### Textausschnitt
# Kennt jemand Anbieter guter, preiswerter Schulungen?



## MichiM (12. Jan 2006)

Hallo zusammen,

wie habt Ihr den Einstieg in die Entwicklung von Webapplikationen mit allem, was dazugehört, geschafft?
(Frage geht natürlich nur an die, die es geschafft haben.  ).

Java selber, AWT, Swing, JDBC, usw. - ist ja alles reicht einfach selbstständig zu lernen, aber im Webbereich tu ich mich wesentlich schwerer und gewinn da vor allem nur sehr, sehr zäh und mühsam einen Überblick.

Wenn jemand Anbieter guter, preiswerter Schulungen nennen kann (Ort spielt für mich quasi keine Rolle), würd ich mich freuen. 

Gruß Michi


----------



## L-ectron-X (12. Jan 2006)

Definiere "preiswert".


----------



## MichiM (12. Jan 2006)

L-ectron-X hat gesagt.:
			
		

> Definiere "preiswert".



Naja, man muss es sich halt leisten können, wenn man momentan ALG I in Höhe von 900 Euro bekommt. 

Also bis zu rund 1500 Euro solls bei zwei bis fünf Tagen Seminardauer kosten und ansonsten eben der erbrachten Leistung angemessen sein.

### Deine Aufgabe 1
Welche Dinge kann man laut MichiM im Forumsthread zu Schulungen gut allein lernen? Schreib alle auf, die er nennt.
### Deine Aufgabe 2
Prüf anhand vom Forumsthread zu Schulungen, ob diese Aussagen stimmen: (a) MichiM bekommt gerade 900 Euro Arbeitslosengeld. (b) Für MichiM ist wichtig, wo die Schulung stattfindet. (c) Die Schulung soll höchstens zwei Tage dauern. Antworte jeweils mit Ja oder Nein und zitiere die Worte aus dem Text, auf die es ankommt.
### Deine Aufgabe 3
Schreib den Forumsthread zu Schulungen nach dem letzten Satz weiter.

### Bereitgestellte Daten
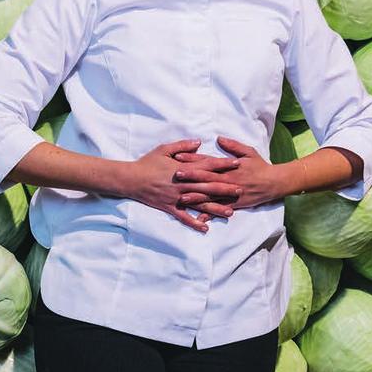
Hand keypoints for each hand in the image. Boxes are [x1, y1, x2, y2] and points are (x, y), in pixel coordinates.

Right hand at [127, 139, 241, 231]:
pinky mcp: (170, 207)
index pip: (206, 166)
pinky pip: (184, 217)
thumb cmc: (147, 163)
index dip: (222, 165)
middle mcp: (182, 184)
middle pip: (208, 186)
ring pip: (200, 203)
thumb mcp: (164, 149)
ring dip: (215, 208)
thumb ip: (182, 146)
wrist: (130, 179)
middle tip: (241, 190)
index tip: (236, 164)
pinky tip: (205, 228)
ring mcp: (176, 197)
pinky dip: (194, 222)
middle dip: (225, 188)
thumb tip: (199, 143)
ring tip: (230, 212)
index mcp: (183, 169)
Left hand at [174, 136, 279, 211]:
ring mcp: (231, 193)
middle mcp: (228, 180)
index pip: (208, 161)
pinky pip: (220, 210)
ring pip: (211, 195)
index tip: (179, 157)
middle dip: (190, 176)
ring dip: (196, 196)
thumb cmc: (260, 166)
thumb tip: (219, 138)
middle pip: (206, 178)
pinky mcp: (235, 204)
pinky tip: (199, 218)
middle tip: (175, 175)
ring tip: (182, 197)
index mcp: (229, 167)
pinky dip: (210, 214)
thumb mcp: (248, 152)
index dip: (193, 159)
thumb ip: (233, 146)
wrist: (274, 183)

---

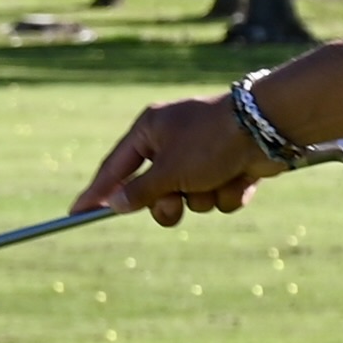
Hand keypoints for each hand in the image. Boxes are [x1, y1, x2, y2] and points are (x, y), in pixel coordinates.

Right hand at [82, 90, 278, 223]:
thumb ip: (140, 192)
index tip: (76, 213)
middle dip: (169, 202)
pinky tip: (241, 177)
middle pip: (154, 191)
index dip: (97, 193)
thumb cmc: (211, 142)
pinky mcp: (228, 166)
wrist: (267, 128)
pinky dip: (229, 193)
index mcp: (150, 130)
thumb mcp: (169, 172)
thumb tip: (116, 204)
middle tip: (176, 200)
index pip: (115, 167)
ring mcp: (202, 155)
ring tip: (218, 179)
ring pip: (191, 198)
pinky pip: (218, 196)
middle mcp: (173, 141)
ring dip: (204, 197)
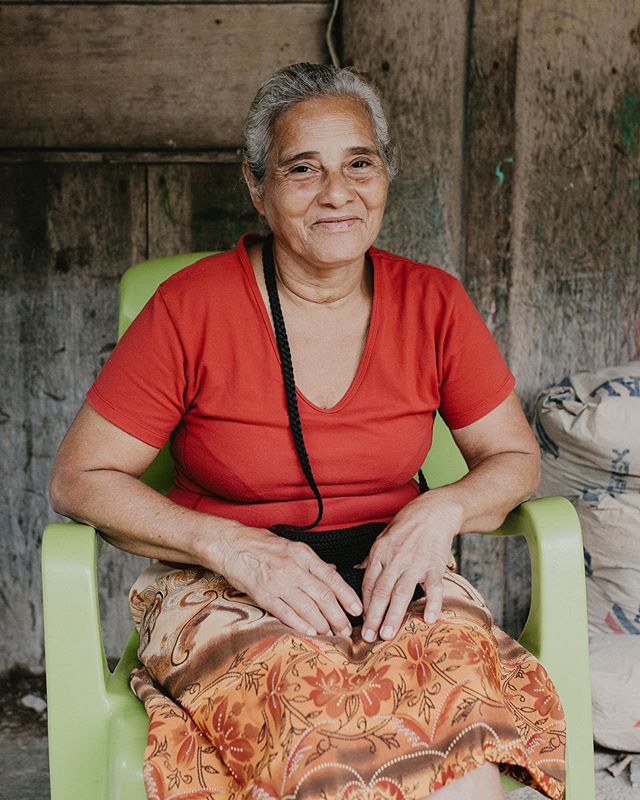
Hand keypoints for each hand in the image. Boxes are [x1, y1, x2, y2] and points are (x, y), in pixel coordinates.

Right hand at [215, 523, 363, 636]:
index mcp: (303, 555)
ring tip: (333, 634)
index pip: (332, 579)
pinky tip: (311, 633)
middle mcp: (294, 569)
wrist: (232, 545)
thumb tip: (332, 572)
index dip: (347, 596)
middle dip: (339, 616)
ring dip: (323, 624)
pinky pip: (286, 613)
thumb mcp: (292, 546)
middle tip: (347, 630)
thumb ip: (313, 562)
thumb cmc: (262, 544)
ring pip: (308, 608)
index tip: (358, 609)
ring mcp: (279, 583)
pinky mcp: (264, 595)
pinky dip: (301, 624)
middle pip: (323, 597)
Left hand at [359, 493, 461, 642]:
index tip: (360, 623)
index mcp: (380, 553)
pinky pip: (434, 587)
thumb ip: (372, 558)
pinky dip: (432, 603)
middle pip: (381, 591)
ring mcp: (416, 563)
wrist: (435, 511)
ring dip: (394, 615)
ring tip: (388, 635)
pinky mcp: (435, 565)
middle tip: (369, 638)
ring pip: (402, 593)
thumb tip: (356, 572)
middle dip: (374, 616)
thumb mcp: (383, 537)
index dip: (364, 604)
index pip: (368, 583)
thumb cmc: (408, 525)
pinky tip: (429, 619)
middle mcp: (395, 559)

==

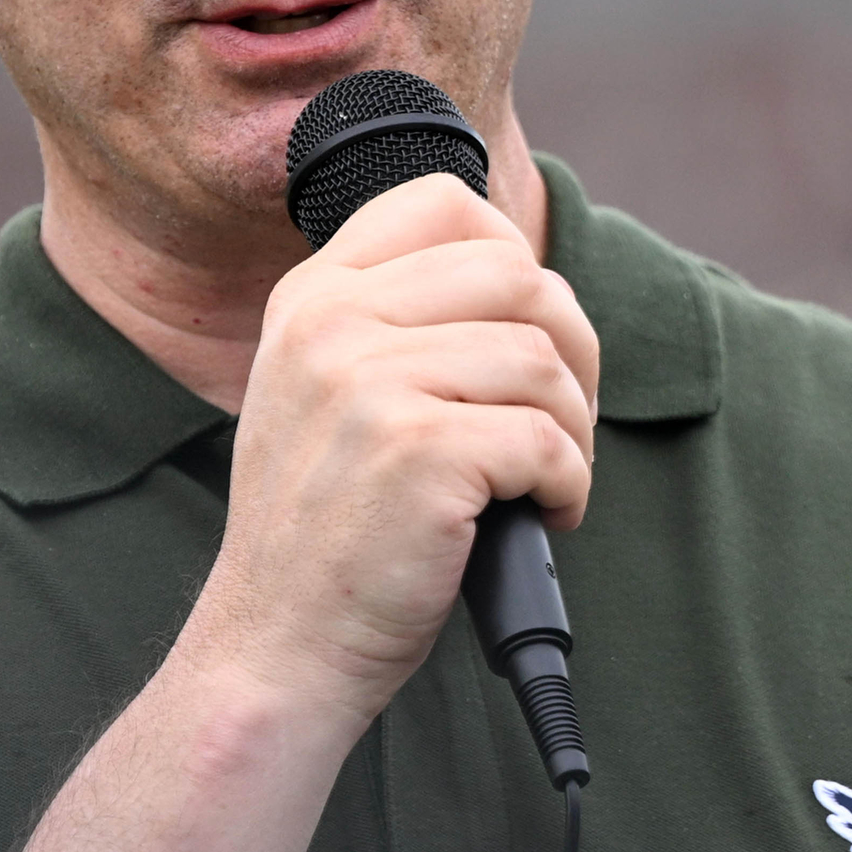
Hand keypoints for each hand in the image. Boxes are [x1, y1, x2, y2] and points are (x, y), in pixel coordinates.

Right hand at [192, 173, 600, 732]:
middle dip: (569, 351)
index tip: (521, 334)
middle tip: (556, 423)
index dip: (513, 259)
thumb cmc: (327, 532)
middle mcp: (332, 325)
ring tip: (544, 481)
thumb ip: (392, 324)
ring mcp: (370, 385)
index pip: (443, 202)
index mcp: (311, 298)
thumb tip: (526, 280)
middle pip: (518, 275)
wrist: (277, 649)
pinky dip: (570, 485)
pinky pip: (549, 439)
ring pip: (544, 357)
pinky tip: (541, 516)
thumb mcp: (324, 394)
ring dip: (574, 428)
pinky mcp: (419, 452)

### Deine Antwort 1
Java selber, AWT, Swing, JDBC

### Deine Antwort 2
(a) Ja: „wenn man momentan ALG I in Höhe von 900 Euro bekommt“
(b) Nein: „Ort spielt für mich quasi keine Rolle“
(c) Nein: „bei zwei bis fünf Tagen Seminardauer“

### Deine Antwort 3
Gruß Michi


----------



## L-ectron-X (12. Jan 2006)

Wenn du mehr Zeit hast, kannst du auch einen einjährigen Studienkurs bei der SGD belegen.


----------



## MichiM (12. Jan 2006)

L-ectron-X hat gesagt.:
			
		

> Wenn du mehr Zeit hast, kannst du auch einen einjährigen Studienkurs bei der SGD belegen.



Dachte eher an eine Vorgehensweise wie erstmal ein bis zwei Seminare besuchen, mit diesen Grundlagen selbstständig Projekterfahrung sammeln, sich dann um ein Praktikum bewerben und auf die Weise auf dem Gebiet allmählich auch praktisch fit werden.  Aber ein Jahr nebenher fernstudieren, das geht nicht gut bei mir.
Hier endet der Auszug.